» Work item:
All entries are to be transcribed verbatim, but images are not carried over.

» Page images and extracted text:
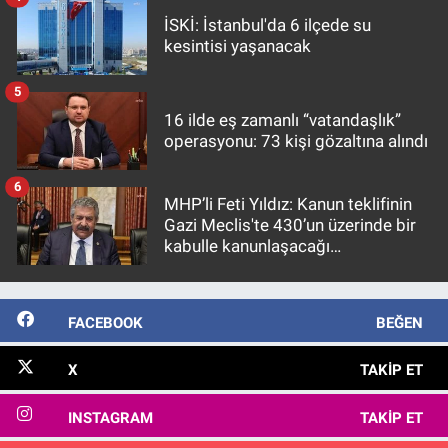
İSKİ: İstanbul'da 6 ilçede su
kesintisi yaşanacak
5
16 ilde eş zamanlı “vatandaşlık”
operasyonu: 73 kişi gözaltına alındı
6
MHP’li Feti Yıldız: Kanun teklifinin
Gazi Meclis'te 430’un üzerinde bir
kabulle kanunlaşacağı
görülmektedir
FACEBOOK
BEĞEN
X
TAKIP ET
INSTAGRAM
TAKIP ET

» Solved problem:
İSKİ: İstanbul'da 6 ilçede su
kesintisi yaşanacak
5
16 ilde eş zamanlı “vatandaşlık”
operasyonu: 73 kişi gözaltına alındı
6
MHP’li Feti Yıldız: Kanun teklifinin
Gazi Meclis'te 430’un üzerinde bir
kabulle kanunlaşacağı
görülmektedir
FACEBOOK
BEĞEN
X
TAKIP ET
INSTAGRAM
TAKIP ET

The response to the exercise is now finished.